EXTRACTED TEXT:
[START]

# Zelda Progress in a Picture! (FA Dog to Strangers)



## VTGirlT (May 23, 2013)

WOOOOOT! So proud of ZELDA! :toasting: 

I go her all suited up with her gear and we headed off to Iron Dog, which is the perfect place to socialize your dog as its dog people, there are so many dogs (and people ofc) so its an extremely rare occasion someone will ask to pet your dog- which is great because Zelda needs to be ignored by people! 

I am just so amazed with her progress, i had her in a heal when we moved around and had her sit or down when we stopped, and she didn't growl or bark at people at all, she seemed actually quite stable and calm- not shut down or fearful. The only time she barked was in the beginning when her sister barked at a dog, so she also barked at a dog as well! And i got her in a heal and she stopped immediately. But lots of people and dogs going right next to use they could touch us, and she did fantastic. 

Just over a year ago, this would have felt and would have been a complete nightmare, and i would go home feeling like i had a feral dog on my hands and that i am horrible dog owner.. Or more likely, i wouldn't have gone at all to this event because it just felt like a set up for failure for Zelda..

But now I feel hope and accomplishment! 

Anyways just thought i would share my proud moment with Zelda!! <3


----------



## dogma13 (Mar 8, 2014)

[END]

SUPPLIED ENTRIES:
[START]

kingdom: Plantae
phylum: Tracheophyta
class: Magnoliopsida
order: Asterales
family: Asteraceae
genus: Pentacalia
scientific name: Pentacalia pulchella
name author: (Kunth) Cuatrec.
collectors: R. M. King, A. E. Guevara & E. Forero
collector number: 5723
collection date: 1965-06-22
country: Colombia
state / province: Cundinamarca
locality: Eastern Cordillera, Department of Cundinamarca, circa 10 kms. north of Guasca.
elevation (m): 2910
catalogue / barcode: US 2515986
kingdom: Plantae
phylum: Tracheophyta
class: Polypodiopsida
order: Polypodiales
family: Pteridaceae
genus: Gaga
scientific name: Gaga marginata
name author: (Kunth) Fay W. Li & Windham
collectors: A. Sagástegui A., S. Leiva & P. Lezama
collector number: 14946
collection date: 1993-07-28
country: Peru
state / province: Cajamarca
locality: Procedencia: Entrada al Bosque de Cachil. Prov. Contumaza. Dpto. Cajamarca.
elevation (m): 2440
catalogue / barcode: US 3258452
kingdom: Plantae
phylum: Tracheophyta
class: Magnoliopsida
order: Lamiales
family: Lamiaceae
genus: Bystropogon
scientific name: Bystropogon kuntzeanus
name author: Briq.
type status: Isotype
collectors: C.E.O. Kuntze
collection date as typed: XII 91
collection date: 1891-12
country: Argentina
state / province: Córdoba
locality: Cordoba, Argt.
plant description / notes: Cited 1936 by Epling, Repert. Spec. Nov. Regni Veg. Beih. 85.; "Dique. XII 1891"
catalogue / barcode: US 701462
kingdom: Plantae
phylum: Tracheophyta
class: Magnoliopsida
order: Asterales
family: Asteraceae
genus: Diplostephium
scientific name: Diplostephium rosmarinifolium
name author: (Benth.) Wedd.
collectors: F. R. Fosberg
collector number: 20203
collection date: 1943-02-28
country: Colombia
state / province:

[END]

WHAT YOU NEED TO DO:
A - Can you summarize the forum post about Zelda in three sentences?
B - In the forum post about Zelda, what caused Zelda to bark at the beginning?
C - Reproduce the stretch of the forum post about Zelda from "WOOOOOT! So proud" through "she did fantastic.".
The items have nothing to do with what comes next.

FINAL RESULTS:
A - The poster took Zelda, suited up in her gear, to Iron Dog, a place full of dogs and people where strangers rarely ask to pet a dog. Zelda stayed calm and stable, didn't growl or bark at people, and barked only once at the start, stopping at once when put in a heel. A little over a year earlier the outing would have been a nightmare or skipped entirely, but now the poster feels hope and accomplishment.

B - Her sister barked at a dog, so Zelda barked at a dog too.

C -
WOOOOOT! So proud of ZELDA! :toasting: 

I go her all suited up with her gear and we headed off to Iron Dog, which is the perfect place to socialize your dog as its dog people, there are so many dogs (and people ofc) so its an extremely rare occasion someone will ask to pet your dog- which is great because Zelda needs to be ignored by people! 

I am just so amazed with her progress, i had her in a heal when we moved around and had her sit or down when we stopped, and she didn't growl or bark at people at all, she seemed actually quite stable and calm- not shut down or fearful. The only time she barked was in the beginning when her sister barked at a dog, so she also barked at a dog as well! And i got her in a heal and she stopped immediately. But lots of people and dogs going right next to use they could touch us, and she did fantastic.